- Robert A. Heinlein, "Beyond This Horizon," 1942
It's not hard to find permutations of this quote now. Particularly in the United States, the idea of ordinary people carrying guns for protection is an idea that was forged in the Revolution and advanced by the frontier that it expanded into through the nineteenth century. Today, the United States is probably one of the most well-armed societies on Earth; only in Illinois is it illegal to carry a firearm, and the majority of states allow firearms to be carried openly. Now, it's not as if every single American is packing - during the course of my journeys down to the States, the closest I came was a sign on a Valley Metro bus in Tempe, Arizona that helpfully told me firearms were prohibited onboard.
I'm not interested in talking about openly carrying firearms itself; that's an intensely charged discussion that I don't really have any reason to enter. It's more the psychology behind them, the psychology that is the source of the Heinlein quote at the top of this post. The idea that a proliferation of weapons will lead to a proliferation of manners - a sort of mutually assured destruction for society, perhaps.
Whether or not this would work in the ideal way some of its supporters suggest isn't up for me to figure out. It's just something I've been thinking about, and was recently reminded of - and I can't get beyond the conclusion that a society based on the manners of the gun would be profoundly... off.
A society based on the manners of the Nintendo Zapper, on the other hand, would be profoundly entertained!
Strip away the rhetoric about self-protection, about manners, and so on, and what do you get? That probably depends significantly on the views you bring to the table, but for me, it looks like a society based on fear. A society where you need to be on your best behavior at all times, lest your neighbor decides you're offensive and decides to shoot you - though I know that's a rather extreme possibility. But it really does remind me of the way many people seem to approach religion, particularly Old Testament-flavored Christianity, where the core of the belief is fear: fear of God, fear of Hell, fear of punishment. I hear anecdotal stories occasionally about people who claim that their belief in a vengeful God and eternal punishment is all that keeps them from commiting bloody crimes and atrocities on Earth.

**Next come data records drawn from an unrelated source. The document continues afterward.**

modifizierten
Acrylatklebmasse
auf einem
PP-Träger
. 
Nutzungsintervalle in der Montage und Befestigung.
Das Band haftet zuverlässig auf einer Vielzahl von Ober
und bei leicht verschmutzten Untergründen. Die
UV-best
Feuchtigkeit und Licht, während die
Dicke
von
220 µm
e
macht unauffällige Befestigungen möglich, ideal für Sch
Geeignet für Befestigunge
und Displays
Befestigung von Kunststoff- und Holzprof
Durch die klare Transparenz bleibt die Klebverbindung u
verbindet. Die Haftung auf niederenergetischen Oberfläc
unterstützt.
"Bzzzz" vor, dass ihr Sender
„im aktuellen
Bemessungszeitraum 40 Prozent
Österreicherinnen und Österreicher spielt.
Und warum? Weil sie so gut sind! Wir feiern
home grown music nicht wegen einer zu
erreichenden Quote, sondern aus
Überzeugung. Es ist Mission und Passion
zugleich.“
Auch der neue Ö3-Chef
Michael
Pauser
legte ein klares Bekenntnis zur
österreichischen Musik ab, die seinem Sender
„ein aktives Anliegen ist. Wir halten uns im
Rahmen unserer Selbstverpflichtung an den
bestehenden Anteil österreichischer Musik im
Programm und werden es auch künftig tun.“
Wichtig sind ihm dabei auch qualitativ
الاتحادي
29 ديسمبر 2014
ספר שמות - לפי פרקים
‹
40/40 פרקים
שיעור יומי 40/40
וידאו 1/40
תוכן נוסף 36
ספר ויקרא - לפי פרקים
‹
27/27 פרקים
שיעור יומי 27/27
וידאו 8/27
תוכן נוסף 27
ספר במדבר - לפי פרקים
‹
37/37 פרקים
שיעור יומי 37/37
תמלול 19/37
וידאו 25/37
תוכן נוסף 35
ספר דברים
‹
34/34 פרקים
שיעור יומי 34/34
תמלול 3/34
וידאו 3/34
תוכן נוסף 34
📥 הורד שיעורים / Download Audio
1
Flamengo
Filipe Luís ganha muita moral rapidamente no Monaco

That theoretical "armed, polite society" seems like it hews the same way; that it's set up to keep those same people in line, the people who would run wild with reckless abandon if they knew that the person next to them on the bus, or for that matter barely anyone, could kill them if they stepped far enough out of line.
But what kind of foundation is that? "Follow social norms, lest your peers kill you?" Honestly, I feel as if this goes even farther than states - states may govern through a monopoly on force, but force does not have to be death-dealing. Doesn't it say something about a society if it's necessary for people to be armed to make it polite, that there's been some problem somewhere down the line? The more I think about it, the more it seems like a society founded on fear... and societies based on fear never last. Either people stop being scared, or the fear deepens into bunker mentalities.
If a man can only be well-mannered when he believes his life is on the line... is that really the sort of man we want to be unfettered in society?